Reproduce the entries that follow exactly. No picture should appear in the result.

→ Provided material
^^^^^^^^

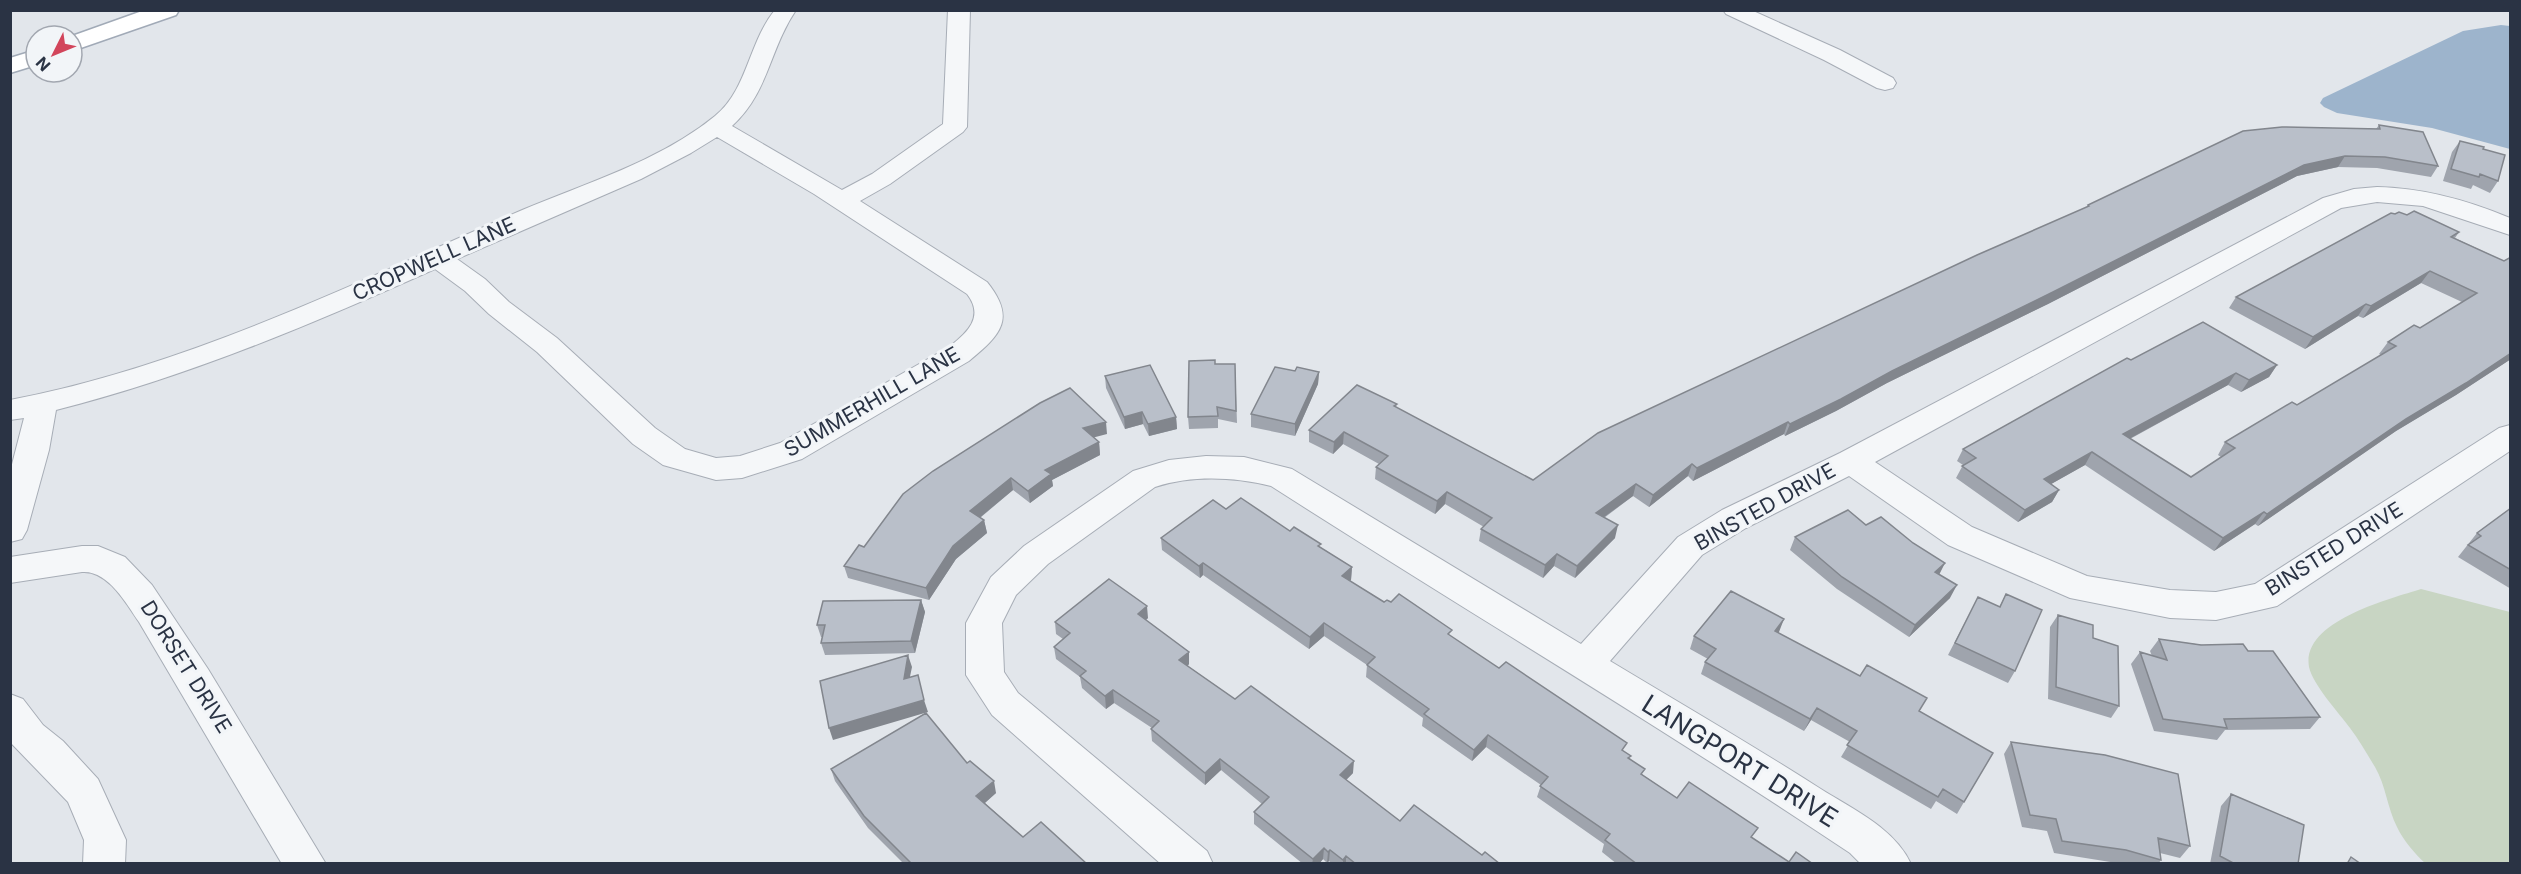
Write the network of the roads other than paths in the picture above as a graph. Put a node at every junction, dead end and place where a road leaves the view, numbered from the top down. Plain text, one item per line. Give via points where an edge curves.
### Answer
1 (168, 10) edge
2 (786, 10) edge
3 (959, 10) edge
4 (1733, 10) edge
5 (84, 40) edge
6 (1885, 83) dead end
7 (715, 126) junction
8 (841, 201) junction
9 (2511, 227) edge
10 (436, 258) junction
11 (42, 404) junction
12 (10, 410) edge
13 (2511, 436) edge
14 (1851, 461) junction
15 (10, 530) edge
16 (10, 570) edge
17 (1586, 664) junction
18 (10, 710) edge
19 (104, 864) edge
20 (305, 864) edge
21 (1191, 864) edge
22 (1890, 864) edge

1 - 5 main road
2 - 7 street, CROPWELL LANE via 773,29 751,89 726,119
3 - 8 street via 955,127 881,179
4 - 6 street
7 - 8 street, SUMMERHILL LANE
7 - 10 street, CROPWELL LANE via 648,164
8 - 10 street, SUMMERHILL LANE via 976,288 990,307 990,318 974,342 901,389 791,451 742,467 716,469 674,457 644,436 547,345
9 - 14 street, BINSTED DRIVE via 2432,201 2388,194 2350,196
10 - 11 street, CROPWELL LANE via 224,347 100,389
11 - 12 street, CROPWELL LANE
11 - 15 street
13 - 14 street, BINSTED DRIVE via 2264,596 2216,606 2170,604 2082,589 1960,536
14 - 17 street, BINSTED DRIVE via 1734,519 1690,546
16 - 20 street, DORSET DRIVE via 96,558 128,580 195,680
17 - 21 street, LANGPORT DRIVE via 1281,477 1245,468 1206,467 1169,471 1144,479 1036,555 1003,586 984,624 985,675 1005,704
17 - 22 street, LANGPORT DRIVE via 1864,840
18 - 19 street via 29,737 84,791 105,840

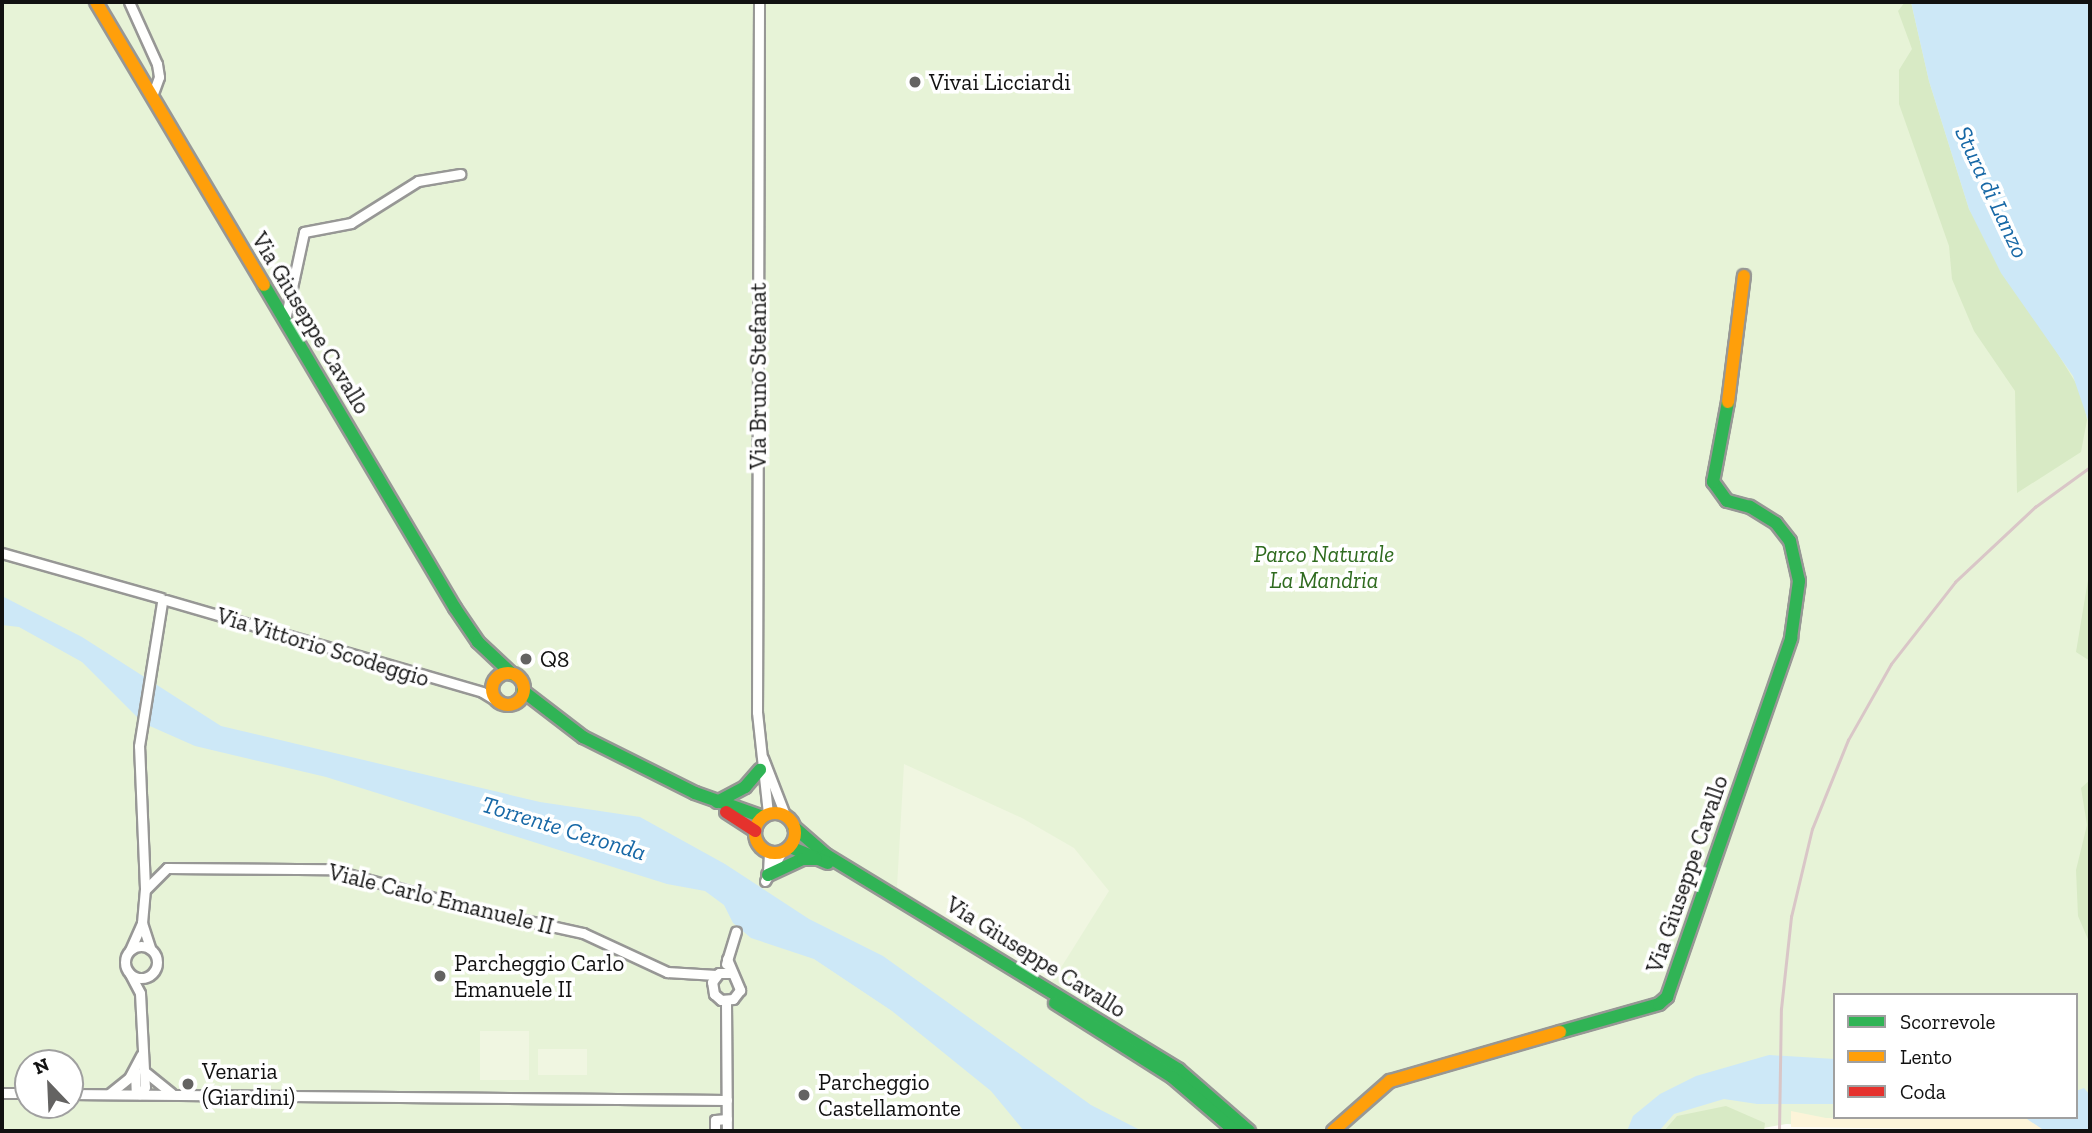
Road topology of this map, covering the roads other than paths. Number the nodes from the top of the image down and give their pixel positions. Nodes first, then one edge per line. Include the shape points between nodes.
1 (96, 2) edge
2 (129, 2) edge
3 (759, 2) edge
4 (152, 96) junction
5 (460, 174) dead end
6 (1744, 276) dead end
7 (285, 320) junction
8 (2, 553) edge
9 (163, 600) junction
10 (506, 675) junction
11 (487, 689) junction
12 (520, 696) junction
13 (761, 750) junction
14 (760, 769) junction
15 (695, 793) junction
16 (717, 802) junction
17 (766, 815) junction
18 (785, 815) junction
19 (794, 827) junction
20 (755, 831) junction
21 (780, 851) junction
22 (822, 859) junction
23 (766, 878) joint
24 (145, 890) junction
25 (142, 923) junction
26 (736, 932) dead end
27 (150, 948) junction
28 (130, 950) junction
29 (723, 973) junction
30 (130, 974) junction
31 (150, 975) junction
32 (687, 976) junction
33 (712, 990) junction
34 (140, 993) junction
35 (726, 1000) junction
36 (139, 1070) junction
37 (84, 1094) edge
38 (109, 1094) junction
39 (138, 1094) junction
40 (173, 1094) junction
41 (727, 1100) junction
42 (727, 1119) junction
43 (1338, 1128) edge
44 (715, 1131) edge
45 (727, 1131) edge
46 (1235, 1131) edge
47 (1250, 1131) edge

1 - 4 street, Via Giuseppe Cavallo
2 - 4 street via 157,64 159,77
3 - 13 street, Via Bruno Stefanat via 757,712
4 - 7 street, Via Giuseppe Cavallo
5 - 7 street via 418,181 351,223 304,232
6 - 43 street, Via Giuseppe Cavallo via 1738,350 1713,482 1727,501 1750,507 1776,523 1790,541 1799,581 1791,638 1667,997 1659,1004 1390,1081
7 - 10 street, Via Giuseppe Cavallo via 455,608
8 - 9 street, Via Vittorio Scodeggio
9 - 11 street, Via Vittorio Scodeggio
9 - 24 street via 139,746
10 - 11 street
10 - 12 street, Via Giuseppe Cavallo via 519,679
11 - 12 street via 500,703
12 - 15 street via 583,737
13 - 14 street, Via Bruno Stefanat
13 - 18 street, Via Bruno Stefanat
14 - 16 street via 744,787
14 - 17 street, Via Bruno Stefanat
15 - 16 street
15 - 20 street
16 - 17 street
17 - 18 street
17 - 20 street
18 - 19 street
19 - 21 street
19 - 47 street, Via Giuseppe Cavallo via 826,855 1179,1069
20 - 21 street via 758,844
21 - 22 street, Via Giuseppe Cavallo
21 - 23 street
22 - 23 street via 803,859
22 - 46 street, Via Giuseppe Cavallo via 1172,1077
24 - 25 street
24 - 32 street, Viale Carlo Emanuele II via 155,876 180,864 330,869 583,933 667,972
25 - 27 street
25 - 28 street
26 - 29 street
27 - 28 street
27 - 31 street via 158,962
28 - 30 street via 125,964
29 - 32 street, Viale Carlo Emanuele II
29 - 33 street
29 - 35 street via 739,981 740,990
30 - 31 street
30 - 34 street
31 - 34 street
32 - 33 street, Viale Carlo Emanuele II
33 - 35 street, Viale Carlo Emanuele II
34 - 36 street
35 - 41 street
36 - 38 street
36 - 39 street
36 - 40 street
37 - 38 street
38 - 39 street
39 - 40 street
40 - 41 street
41 - 42 street
42 - 44 street via 715,1120
42 - 45 street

^^^^^^^^

→ Answer for the task
Write the network of the roads other than paths in the picture above as a graph. Put a node at every junction, dead end and place where a road leaves the view, numbered from the top down. Plain text, one item per line. Give via points where an edge curves.
### Answer
1 (168, 10) edge
2 (786, 10) edge
3 (959, 10) edge
4 (1733, 10) edge
5 (84, 40) edge
6 (1885, 83) dead end
7 (715, 126) junction
8 (841, 201) junction
9 (2511, 227) edge
10 (436, 258) junction
11 (42, 404) junction
12 (10, 410) edge
13 (2511, 436) edge
14 (1851, 461) junction
15 (10, 530) edge
16 (10, 570) edge
17 (1586, 664) junction
18 (10, 710) edge
19 (104, 864) edge
20 (305, 864) edge
21 (1191, 864) edge
22 (1890, 864) edge

1 - 5 main road
2 - 7 street, CROPWELL LANE via 773,29 751,89 726,119
3 - 8 street via 955,127 881,179
4 - 6 street
7 - 8 street, SUMMERHILL LANE
7 - 10 street, CROPWELL LANE via 648,164
8 - 10 street, SUMMERHILL LANE via 976,288 990,307 990,318 974,342 901,389 791,451 742,467 716,469 674,457 644,436 547,345
9 - 14 street, BINSTED DRIVE via 2432,201 2388,194 2350,196
10 - 11 street, CROPWELL LANE via 224,347 100,389
11 - 12 street, CROPWELL LANE
11 - 15 street
13 - 14 street, BINSTED DRIVE via 2264,596 2216,606 2170,604 2082,589 1960,536
14 - 17 street, BINSTED DRIVE via 1734,519 1690,546
16 - 20 street, DORSET DRIVE via 96,558 128,580 195,680
17 - 21 street, LANGPORT DRIVE via 1281,477 1245,468 1206,467 1169,471 1144,479 1036,555 1003,586 984,624 985,675 1005,704
17 - 22 street, LANGPORT DRIVE via 1864,840
18 - 19 street via 29,737 84,791 105,840

Road topology of this map, covering the roads other than paths. Number the nodes from the top of the image down and give their pixel positions. Nodes first, then one edge per line. Include the shape points between nodes.
1 (96, 2) edge
2 (129, 2) edge
3 (759, 2) edge
4 (152, 96) junction
5 (460, 174) dead end
6 (1744, 276) dead end
7 (285, 320) junction
8 (2, 553) edge
9 (163, 600) junction
10 (506, 675) junction
11 (487, 689) junction
12 (520, 696) junction
13 (761, 750) junction
14 (760, 769) junction
15 (695, 793) junction
16 (717, 802) junction
17 (766, 815) junction
18 (785, 815) junction
19 (794, 827) junction
20 (755, 831) junction
21 (780, 851) junction
22 (822, 859) junction
23 (766, 878) joint
24 (145, 890) junction
25 (142, 923) junction
26 (736, 932) dead end
27 (150, 948) junction
28 (130, 950) junction
29 (723, 973) junction
30 (130, 974) junction
31 (150, 975) junction
32 (687, 976) junction
33 (712, 990) junction
34 (140, 993) junction
35 (726, 1000) junction
36 (139, 1070) junction
37 (84, 1094) edge
38 (109, 1094) junction
39 (138, 1094) junction
40 (173, 1094) junction
41 (727, 1100) junction
42 (727, 1119) junction
43 (1338, 1128) edge
44 (715, 1131) edge
45 (727, 1131) edge
46 (1235, 1131) edge
47 (1250, 1131) edge

1 - 4 street, Via Giuseppe Cavallo
2 - 4 street via 157,64 159,77
3 - 13 street, Via Bruno Stefanat via 757,712
4 - 7 street, Via Giuseppe Cavallo
5 - 7 street via 418,181 351,223 304,232
6 - 43 street, Via Giuseppe Cavallo via 1738,350 1713,482 1727,501 1750,507 1776,523 1790,541 1799,581 1791,638 1667,997 1659,1004 1390,1081
7 - 10 street, Via Giuseppe Cavallo via 455,608
8 - 9 street, Via Vittorio Scodeggio
9 - 11 street, Via Vittorio Scodeggio
9 - 24 street via 139,746
10 - 11 street
10 - 12 street, Via Giuseppe Cavallo via 519,679
11 - 12 street via 500,703
12 - 15 street via 583,737
13 - 14 street, Via Bruno Stefanat
13 - 18 street, Via Bruno Stefanat
14 - 16 street via 744,787
14 - 17 street, Via Bruno Stefanat
15 - 16 street
15 - 20 street
16 - 17 street
17 - 18 street
17 - 20 street
18 - 19 street
19 - 21 street
19 - 47 street, Via Giuseppe Cavallo via 826,855 1179,1069
20 - 21 street via 758,844
21 - 22 street, Via Giuseppe Cavallo
21 - 23 street
22 - 23 street via 803,859
22 - 46 street, Via Giuseppe Cavallo via 1172,1077
24 - 25 street
24 - 32 street, Viale Carlo Emanuele II via 155,876 180,864 330,869 583,933 667,972
25 - 27 street
25 - 28 street
26 - 29 street
27 - 28 street
27 - 31 street via 158,962
28 - 30 street via 125,964
29 - 32 street, Viale Carlo Emanuele II
29 - 33 street
29 - 35 street via 739,981 740,990
30 - 31 street
30 - 34 street
31 - 34 street
32 - 33 street, Viale Carlo Emanuele II
33 - 35 street, Viale Carlo Emanuele II
34 - 36 street
35 - 41 street
36 - 38 street
36 - 39 street
36 - 40 street
37 - 38 street
38 - 39 street
39 - 40 street
40 - 41 street
41 - 42 street
42 - 44 street via 715,1120
42 - 45 street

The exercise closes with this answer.